■ **ASSIGNMENT**
Write out the material word for word, from its first line through the line containing "Wir nehmen den", including that line.

■ **TASK INPUT**
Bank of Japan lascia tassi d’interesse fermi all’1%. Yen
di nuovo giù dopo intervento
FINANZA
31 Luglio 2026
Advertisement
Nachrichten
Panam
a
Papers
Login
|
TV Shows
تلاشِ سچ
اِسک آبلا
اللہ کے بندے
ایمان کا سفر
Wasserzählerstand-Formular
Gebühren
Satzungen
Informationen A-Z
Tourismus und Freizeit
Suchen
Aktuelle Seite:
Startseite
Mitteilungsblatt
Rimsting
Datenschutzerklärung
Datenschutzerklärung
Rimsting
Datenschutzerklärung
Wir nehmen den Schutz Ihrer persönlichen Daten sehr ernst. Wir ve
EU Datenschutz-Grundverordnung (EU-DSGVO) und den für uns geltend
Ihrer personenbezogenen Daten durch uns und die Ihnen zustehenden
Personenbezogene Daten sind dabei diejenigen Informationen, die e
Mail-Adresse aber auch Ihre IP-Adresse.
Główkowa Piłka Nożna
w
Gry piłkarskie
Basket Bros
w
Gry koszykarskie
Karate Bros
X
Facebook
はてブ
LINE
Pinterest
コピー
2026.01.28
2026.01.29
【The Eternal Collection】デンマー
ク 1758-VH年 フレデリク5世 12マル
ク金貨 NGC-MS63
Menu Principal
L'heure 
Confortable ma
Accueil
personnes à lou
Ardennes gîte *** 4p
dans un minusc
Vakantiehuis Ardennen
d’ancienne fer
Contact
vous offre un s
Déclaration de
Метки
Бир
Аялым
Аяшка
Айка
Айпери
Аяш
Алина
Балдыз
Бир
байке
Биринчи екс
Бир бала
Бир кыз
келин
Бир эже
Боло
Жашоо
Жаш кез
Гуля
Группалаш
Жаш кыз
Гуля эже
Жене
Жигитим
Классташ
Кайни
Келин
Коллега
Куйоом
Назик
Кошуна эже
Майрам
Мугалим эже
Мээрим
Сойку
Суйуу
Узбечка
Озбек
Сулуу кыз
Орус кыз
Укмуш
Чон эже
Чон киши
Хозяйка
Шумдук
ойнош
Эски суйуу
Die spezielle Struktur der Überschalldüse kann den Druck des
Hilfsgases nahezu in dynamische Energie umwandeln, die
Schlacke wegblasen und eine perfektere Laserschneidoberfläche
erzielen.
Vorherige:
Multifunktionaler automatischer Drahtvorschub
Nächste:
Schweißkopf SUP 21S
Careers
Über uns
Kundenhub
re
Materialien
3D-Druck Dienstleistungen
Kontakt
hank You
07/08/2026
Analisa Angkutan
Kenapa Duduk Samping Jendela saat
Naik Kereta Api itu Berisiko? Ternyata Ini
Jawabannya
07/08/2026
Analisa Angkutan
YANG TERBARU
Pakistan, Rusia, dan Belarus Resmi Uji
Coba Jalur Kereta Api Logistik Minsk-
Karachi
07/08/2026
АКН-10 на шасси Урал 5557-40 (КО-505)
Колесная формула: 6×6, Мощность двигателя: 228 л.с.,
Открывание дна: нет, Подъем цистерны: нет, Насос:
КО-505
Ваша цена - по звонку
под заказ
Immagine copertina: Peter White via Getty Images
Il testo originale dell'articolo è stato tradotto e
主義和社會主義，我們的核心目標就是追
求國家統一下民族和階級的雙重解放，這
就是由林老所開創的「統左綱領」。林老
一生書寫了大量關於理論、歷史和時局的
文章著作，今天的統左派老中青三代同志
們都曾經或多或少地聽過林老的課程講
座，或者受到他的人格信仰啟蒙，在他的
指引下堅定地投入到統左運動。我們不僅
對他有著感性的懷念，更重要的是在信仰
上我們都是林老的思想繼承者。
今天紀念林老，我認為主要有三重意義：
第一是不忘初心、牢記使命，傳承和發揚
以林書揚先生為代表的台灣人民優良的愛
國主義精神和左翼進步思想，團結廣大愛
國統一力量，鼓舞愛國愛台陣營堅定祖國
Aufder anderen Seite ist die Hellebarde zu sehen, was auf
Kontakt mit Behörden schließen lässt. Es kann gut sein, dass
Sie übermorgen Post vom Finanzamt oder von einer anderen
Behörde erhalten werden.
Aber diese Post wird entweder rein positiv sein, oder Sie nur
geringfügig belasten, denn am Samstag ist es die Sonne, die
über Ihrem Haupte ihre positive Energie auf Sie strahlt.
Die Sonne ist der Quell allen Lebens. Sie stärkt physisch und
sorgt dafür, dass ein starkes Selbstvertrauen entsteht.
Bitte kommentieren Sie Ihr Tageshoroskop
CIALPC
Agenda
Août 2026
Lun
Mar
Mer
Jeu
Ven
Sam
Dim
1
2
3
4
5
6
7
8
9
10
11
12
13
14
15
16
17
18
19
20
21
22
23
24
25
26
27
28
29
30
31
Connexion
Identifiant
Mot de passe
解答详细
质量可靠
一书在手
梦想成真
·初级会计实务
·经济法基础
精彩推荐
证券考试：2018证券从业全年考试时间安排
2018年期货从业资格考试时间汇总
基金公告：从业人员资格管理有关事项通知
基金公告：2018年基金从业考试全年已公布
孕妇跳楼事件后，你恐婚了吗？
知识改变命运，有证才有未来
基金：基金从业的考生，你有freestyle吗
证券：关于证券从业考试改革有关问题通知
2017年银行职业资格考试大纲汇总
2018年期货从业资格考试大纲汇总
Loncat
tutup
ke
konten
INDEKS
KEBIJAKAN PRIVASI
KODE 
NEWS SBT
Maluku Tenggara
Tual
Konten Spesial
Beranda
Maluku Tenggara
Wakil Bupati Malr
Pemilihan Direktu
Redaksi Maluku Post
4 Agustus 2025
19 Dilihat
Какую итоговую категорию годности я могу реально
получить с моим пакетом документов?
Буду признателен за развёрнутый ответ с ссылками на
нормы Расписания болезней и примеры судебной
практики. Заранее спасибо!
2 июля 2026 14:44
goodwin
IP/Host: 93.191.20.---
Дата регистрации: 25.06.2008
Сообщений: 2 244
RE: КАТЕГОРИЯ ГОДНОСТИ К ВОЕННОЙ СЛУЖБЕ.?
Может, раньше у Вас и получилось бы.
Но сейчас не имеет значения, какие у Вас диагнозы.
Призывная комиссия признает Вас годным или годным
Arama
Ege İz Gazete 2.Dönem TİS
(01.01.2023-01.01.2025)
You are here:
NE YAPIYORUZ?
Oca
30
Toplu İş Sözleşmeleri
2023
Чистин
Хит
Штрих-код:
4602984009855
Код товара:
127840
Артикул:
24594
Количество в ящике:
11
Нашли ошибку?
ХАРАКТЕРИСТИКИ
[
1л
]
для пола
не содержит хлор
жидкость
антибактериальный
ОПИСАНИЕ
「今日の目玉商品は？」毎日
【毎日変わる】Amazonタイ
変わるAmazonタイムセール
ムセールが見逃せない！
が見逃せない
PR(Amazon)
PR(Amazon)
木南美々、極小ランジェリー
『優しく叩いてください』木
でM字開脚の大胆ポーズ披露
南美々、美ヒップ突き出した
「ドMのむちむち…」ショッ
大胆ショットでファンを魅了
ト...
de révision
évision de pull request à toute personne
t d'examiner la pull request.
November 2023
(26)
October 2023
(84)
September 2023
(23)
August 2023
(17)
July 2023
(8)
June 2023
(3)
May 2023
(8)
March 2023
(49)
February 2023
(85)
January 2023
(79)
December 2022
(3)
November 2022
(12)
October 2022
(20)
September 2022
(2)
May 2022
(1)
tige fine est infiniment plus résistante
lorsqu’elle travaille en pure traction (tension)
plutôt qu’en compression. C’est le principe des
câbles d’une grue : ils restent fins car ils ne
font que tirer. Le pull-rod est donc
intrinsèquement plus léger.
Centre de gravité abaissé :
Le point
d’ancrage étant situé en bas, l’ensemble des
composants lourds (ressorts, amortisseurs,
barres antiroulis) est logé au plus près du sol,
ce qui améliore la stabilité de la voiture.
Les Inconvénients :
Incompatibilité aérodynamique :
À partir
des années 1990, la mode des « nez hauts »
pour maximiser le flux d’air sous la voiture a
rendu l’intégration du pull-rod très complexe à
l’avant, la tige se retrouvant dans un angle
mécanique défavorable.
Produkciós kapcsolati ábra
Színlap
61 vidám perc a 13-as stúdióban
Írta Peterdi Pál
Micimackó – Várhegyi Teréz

■ **RESPONSE BELOW**
Bank of Japan lascia tassi d’interesse fermi all’1%. Yen
di nuovo giù dopo intervento
FINANZA
31 Luglio 2026
Advertisement
Nachrichten
Panam
a
Papers
Login
|
TV Shows
تلاشِ سچ
اِسک آبلا
اللہ کے بندے
ایمان کا سفر
Wasserzählerstand-Formular
Gebühren
Satzungen
Informationen A-Z
Tourismus und Freizeit
Suchen
Aktuelle Seite:
Startseite
Mitteilungsblatt
Rimsting
Datenschutzerklärung
Datenschutzerklärung
Rimsting
Datenschutzerklärung
Wir nehmen den Schutz Ihrer persönlichen Daten sehr ernst. Wir ve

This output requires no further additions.